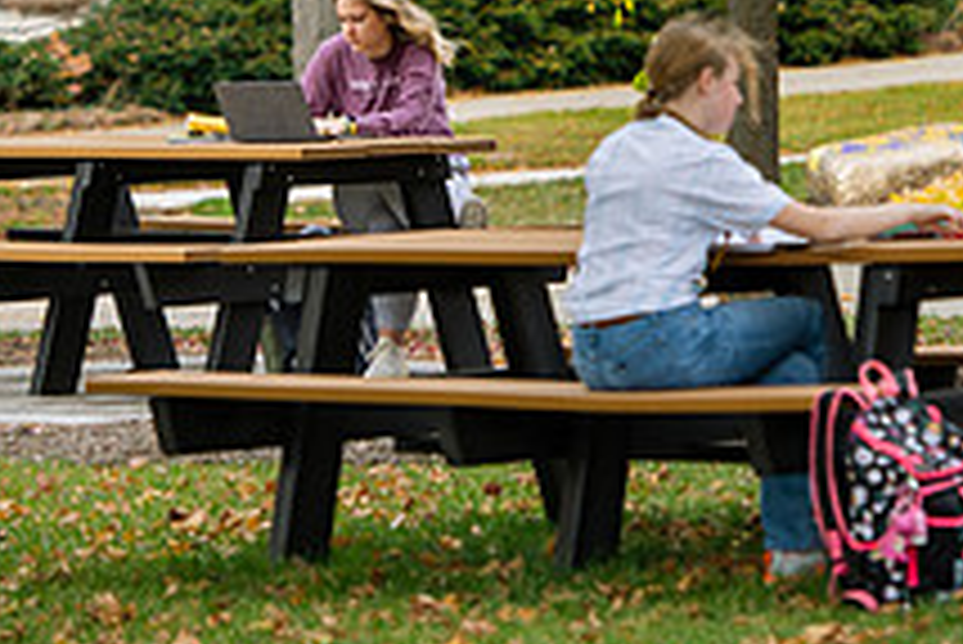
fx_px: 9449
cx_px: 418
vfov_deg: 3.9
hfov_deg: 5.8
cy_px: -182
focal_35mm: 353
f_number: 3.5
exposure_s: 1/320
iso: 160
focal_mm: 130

■ ■ ■ ■

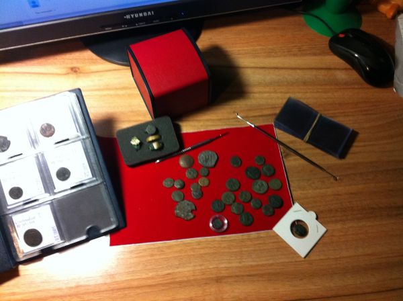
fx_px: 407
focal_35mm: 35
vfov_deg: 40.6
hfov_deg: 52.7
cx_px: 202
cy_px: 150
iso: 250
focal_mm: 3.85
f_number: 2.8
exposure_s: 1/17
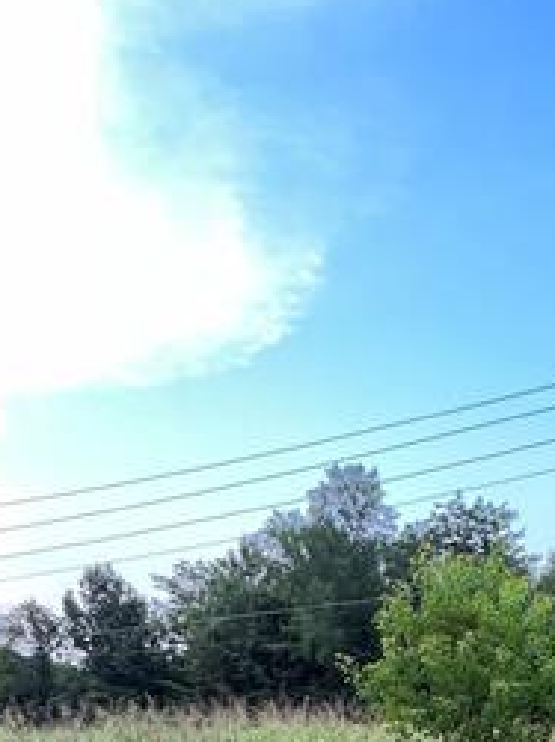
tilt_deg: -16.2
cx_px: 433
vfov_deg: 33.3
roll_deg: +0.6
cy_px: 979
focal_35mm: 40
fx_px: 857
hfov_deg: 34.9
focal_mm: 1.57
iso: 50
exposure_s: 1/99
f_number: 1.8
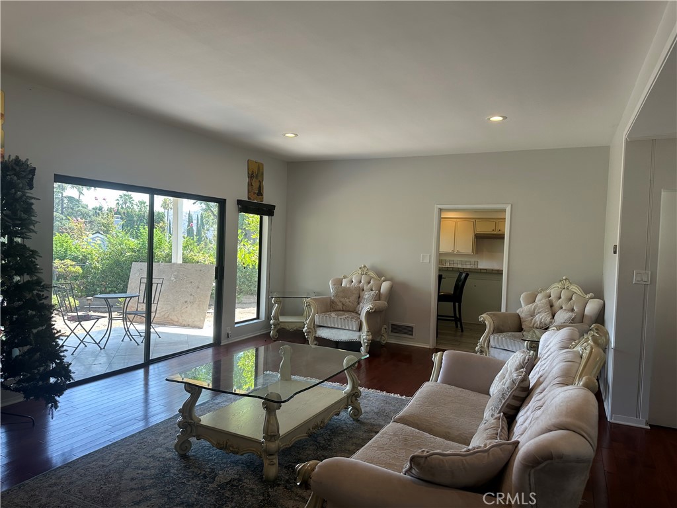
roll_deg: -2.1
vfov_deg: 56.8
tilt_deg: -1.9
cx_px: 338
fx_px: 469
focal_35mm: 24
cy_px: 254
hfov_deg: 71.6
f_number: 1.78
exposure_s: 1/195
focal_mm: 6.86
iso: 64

■ ■ ■ ■

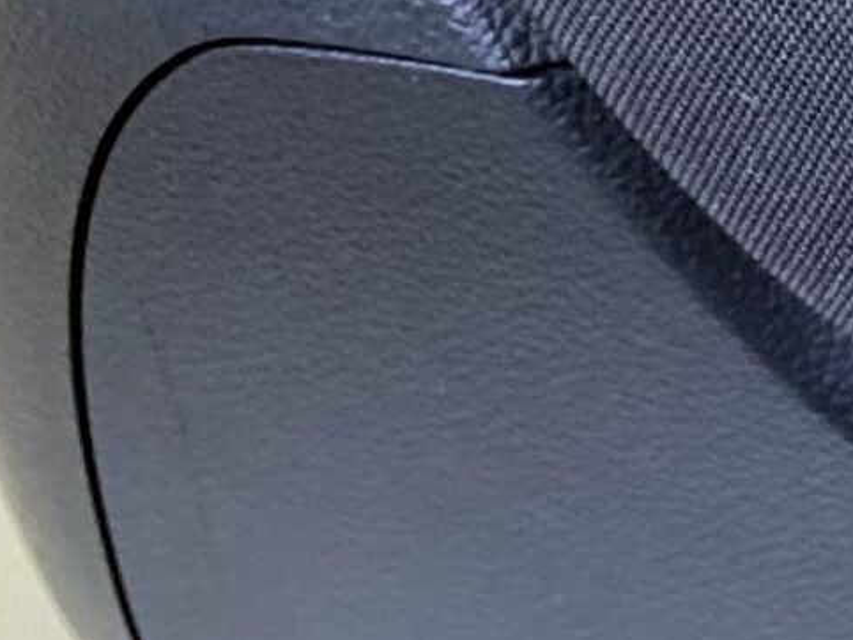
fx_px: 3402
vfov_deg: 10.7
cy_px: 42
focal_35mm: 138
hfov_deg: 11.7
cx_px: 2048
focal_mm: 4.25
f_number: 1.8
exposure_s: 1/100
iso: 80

■ ■ ■ ■

# Written task
Wherever the line holding "fx_px: 9449" falls in the entries above, copy exactly from it through the line holding "focal_mm: 130", inclusive, and add nothing.

# Solution to the problem
fx_px: 9449
cx_px: 418
vfov_deg: 3.9
hfov_deg: 5.8
cy_px: -182
focal_35mm: 353
f_number: 3.5
exposure_s: 1/320
iso: 160
focal_mm: 130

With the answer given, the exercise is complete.